In some of the state’s more remote towns, where electricity can be 700 per cent more expensive to deliver than in Perth, embracing cheaper new technology is only part of the solution to driving down costs.

Rural electricity provider Horizon Power managing director, Frank Tudor, told Business News the state-owned, taxpayer-subsidised entity faced two major challenges.

The first was assuring a wary public and heavily indebted government that Horizon, which acts as an electricity generator, retailer and distributor, was being run efficiently, Mr Tudor said.

To that end, he said Horizon had reached 70 per cent of its goal to reduce taxpayer subsidies by $100 million per year by 2018.

The second challenge was eking out more value, and flexibility.

Two months ago, Business News reported that Horizon had saved $2 million through contract negotiations with Contract Power Australia, which built six new power stations in the Mid West, and $6.4 million by outsourcing major work to engineering firm GHD.

But news last week of a blowout in Horizon’s underground power program will be a setback.

Mr Tudor said Horizon was beginning to adapt to changing technologies and energy demands across its sprawling 2.3 million square kilometre service area, made up by dozens of micro-grids, each with its own set of community needs and economics.

“Because the future is so uncertain, you’ve got to start to make decisions that are shorter term in nature and build in optionality and flexibility so you’re not locked into old technology or end up with stranded assets, and you’re providing enough flexibility to switch when the economics dictate you should,” he said.

When it comes to meeting new power demands, Horizon has increasingly sought public private partnerships, such as the deal it struck with miner Fortescue Metals Group and Canadian contractor TransAlta Corporation to build a $550 million power station in the Pilbara.

Mr Tudor said by having FMG join Horizon as an offtaker, in addition to TransAlta’s involvement, Horizon had avoided paying the full cost of a project that would have incurred between $700 million and $800 million in state debt.

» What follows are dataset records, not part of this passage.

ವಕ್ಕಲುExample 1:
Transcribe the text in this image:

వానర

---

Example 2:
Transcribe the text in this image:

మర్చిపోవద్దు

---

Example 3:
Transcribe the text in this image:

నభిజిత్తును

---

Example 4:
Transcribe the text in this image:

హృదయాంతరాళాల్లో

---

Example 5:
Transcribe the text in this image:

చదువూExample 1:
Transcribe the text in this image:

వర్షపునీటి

In terms of replacing ageing infrastructure, Mr Tudor said there were several issues Horizon had to address.

For towns such as Menzies and Cue in the Mid West, where the cost of power generation and distribution ranges from $1 to $2 per kilowatt hour, Mr Tudor said removing the ‘old’ to make way for new technologies was not economically viable.

“We have got a network, we have got a central power station,” Mr Tudor told Business News.

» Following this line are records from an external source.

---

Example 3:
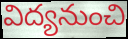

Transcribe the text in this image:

విద్యనుంచి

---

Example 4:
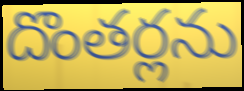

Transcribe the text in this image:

దొంతర్లను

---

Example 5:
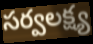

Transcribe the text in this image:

సర్వలక్ష్యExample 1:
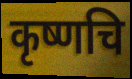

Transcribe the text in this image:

कृष्णचि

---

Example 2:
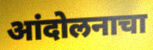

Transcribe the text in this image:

आंदोलनाचा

“There is still value in those assets, that money has been sunk.

“So our job is to manage wisely the transition from what we’ve got to the new way that energy might be provided by a reliance on distributed energy in its different forms.”

Mr Tudor said while Horizon encouraged greater uptake of renewable energy, it had also imposed limits due to its efforts to improve reliability and quality issues stemming from intermittent generation.

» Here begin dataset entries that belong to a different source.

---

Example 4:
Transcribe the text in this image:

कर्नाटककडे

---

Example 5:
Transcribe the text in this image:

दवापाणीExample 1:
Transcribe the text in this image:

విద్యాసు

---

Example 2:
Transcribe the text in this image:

Horizon has also joined a chorus of industry proponents nationwide calling for electricity tariff reform as a key way to transform the grid into one that takes advantage of the falling cost of solar and uptake of battery storage.

“The grid’s going to be required for a considerable period of time – decades and decades,” Mr Tudor said.

He said incorporating appropriate price signals and new technologies, such as sensors and smart meters, would help the grid evolve to a system that facilitated sharing across all consumers, who were increasingly also becoming generators.

“From a basic piece of infrastructure it becomes a smart piece of infrastructure to something that resembles a trading platform,” Mr Tudor said.

“We all should have a vested interest in making sure that it’s upgraded and becomes smarter to enable the take up of renewable energy.

“The price signals need to be the right ones so that people (can) make decisions based on their own economics, but also the system can invest in itself to actually improve the exchange of electricity and information.”